Choix d’espèces en interculture : un moyen de lutte à explorer
Des expérimentations ont montré des différences entre espèces d’interculture. Ainsi, la moutarde et l’avoine ont limité l’impact de la maladie en interculture longue. Ces effets sont toutefois variables selon les situations. Lorsqu’elle se décompose, la moutarde libère des glucosinolates qui ont un effet négatif sur le piétin échaudage. Pour que cet effet subsiste, il est indispensable d’enfouir la moutarde le plus vite possible après sa destruction, car les glucosinolates sont très volatils. Ce point fait l’objet de travaux de recherche par l’INRA.
Broyer finement les résidus de paille
Les sols soufflés, aérés favorisent les contaminations par le piétin échaudage qui y trouve l’oxygène dont il a besoin et peu de gaz carbonique qui lui est néfaste. Ainsi, le piétin échaudage est moins fréquent en sol tassé ou lorsque l’aération du sol est faible. De même, l’incidence des andains de paille s’explique par un développement plus important des filaments mycéliens compte tenu de sols plus aérés. Pour limiter les attaques, il est donc recommandé de broyer finement les résidus de paille et de rappuyer les sols soufflés après le semis.
Décaler la date de semis ?
Le piétin échaudage est favorisé par des séquences de températures douces associées à des périodes de pluies au cours de l’automne. Les années à hivers froids lui sont peu favorables (1985, 1986, 1997…). Décaler la date de semis peut donc permettre de limiter l’apparition de séquences favorables.
De même, l’utilisation de variétés plus précoces doit permettre de raccourcir le cycle de culture et limiter ainsi le développement du piétin échaudage.
Peu d’effet de la densité de semis
Plus que la densité de semis, c’est l’importance du chevelu racinaire qui conditionne la présence et la transmission du piétin échaudage. L’impact de la densité de semis sur la mise en place du système racinaire est marginal et son incidence est donc faible. Le champignon progresse uniquement par contact de racines en racines. Sa progression maximum n’est que de 15 cm. Pour limiter sa transmission, le semis en poquets distants de 15 cm a donné de bons résultats (INRA) mais sa mise en œuvre est difficile.
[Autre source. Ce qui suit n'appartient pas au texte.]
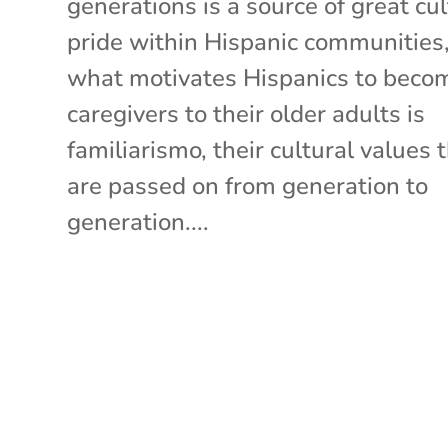
generations is a source of great cul
pride within Hispanic communities
what motivates Hispanics to beco
caregivers to their older adults is
familiarismo, their cultural values 
are passed on from generation to
generation....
Le traitement de semences recommandé dans les situations à risque
Le produit Latitude (matière active silthiofam) procure la meilleure efficacité sur cette maladie (environ + 8 q/ha en blé/blé). Néanmoins, elle n’est pas totale (maximum 60 %) et sur les parcelles présentant de très fortes infestations, il peut se révéler insuffisant pour contrôler les attaques. Pour tous les blés sur blés, il est conseillé d’utiliser du Latitude. En revanche, dans nos essais, son intérêt économique n’a pas été démontré sur orge ou triticale. De plus, afin de limiter le risque d’apparition de résistance, il est interdit d’utiliser sur une même parcelle des semences traitées avec Latitude 2 saisons consécutives.
En conclusion, le piétin échaudage est une maladie complexe dont le développement est dépendant de multiples interactions. Il n’existe malheureusement pas de solution miracle. Il est donc impératif de ne pas le laisser s’installer en utilisant toutes les possibilités pour limiter son développement.